### Problem statement
From start to finish, set down the entries below exactly, leaving out the pictures.

### Page images and extracted text
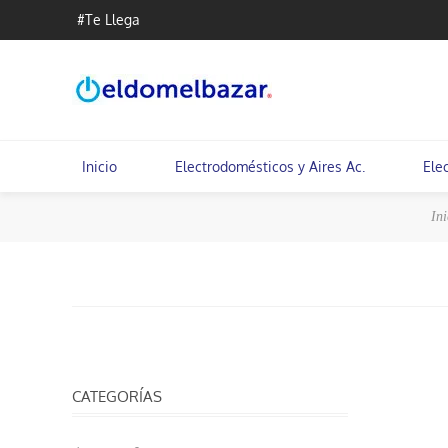
#Te Llega
Inicio
Electrodomésticos y Aires Ac.
Ele
Ini
CATEGORÍAS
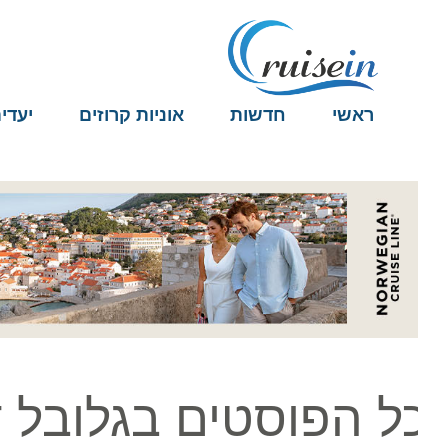
ראשי
חדשות
אוניות קרוזים
יעדים
ל הפוסטים בגלובל דר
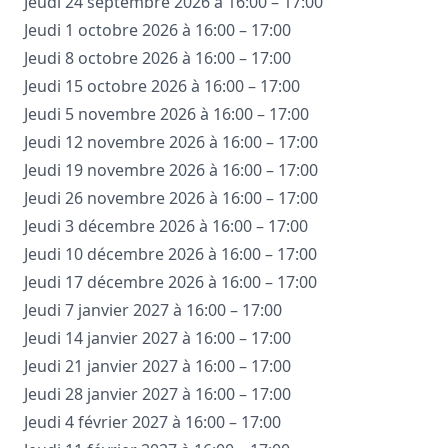
Jeudi 24 septembre 2026 à 16:00 – 17:00
Jeudi 1 octobre 2026 à 16:00 – 17:00
Jeudi 8 octobre 2026 à 16:00 – 17:00
Jeudi 15 octobre 2026 à 16:00 – 17:00
Jeudi 5 novembre 2026 à 16:00 – 17:00
Jeudi 12 novembre 2026 à 16:00 – 17:00
Jeudi 19 novembre 2026 à 16:00 – 17:00
Jeudi 26 novembre 2026 à 16:00 – 17:00
Jeudi 3 décembre 2026 à 16:00 – 17:00
Jeudi 10 décembre 2026 à 16:00 – 17:00
Jeudi 17 décembre 2026 à 16:00 – 17:00
Jeudi 7 janvier 2027 à 16:00 – 17:00
Jeudi 14 janvier 2027 à 16:00 – 17:00
Jeudi 21 janvier 2027 à 16:00 – 17:00
Jeudi 28 janvier 2027 à 16:00 – 17:00
Jeudi 4 février 2027 à 16:00 – 17:00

### Answer for this exercise
#Te Llega
Inicio
Electrodomésticos y Aires Ac.
Ele
Ini
CATEGORÍAS
ראשי
חדשות
אוניות קרוזים
יעדים
ל הפוסטים בגלובל דר
Jeudi 24 septembre 2026 à 16:00 – 17:00
Jeudi 1 octobre 2026 à 16:00 – 17:00
Jeudi 8 octobre 2026 à 16:00 – 17:00
Jeudi 15 octobre 2026 à 16:00 – 17:00
Jeudi 5 novembre 2026 à 16:00 – 17:00
Jeudi 12 novembre 2026 à 16:00 – 17:00
Jeudi 19 novembre 2026 à 16:00 – 17:00
Jeudi 26 novembre 2026 à 16:00 – 17:00
Jeudi 3 décembre 2026 à 16:00 – 17:00
Jeudi 10 décembre 2026 à 16:00 – 17:00
Jeudi 17 décembre 2026 à 16:00 – 17:00
Jeudi 7 janvier 2027 à 16:00 – 17:00
Jeudi 14 janvier 2027 à 16:00 – 17:00
Jeudi 21 janvier 2027 à 16:00 – 17:00
Jeudi 28 janvier 2027 à 16:00 – 17:00
Jeudi 4 février 2027 à 16:00 – 17:00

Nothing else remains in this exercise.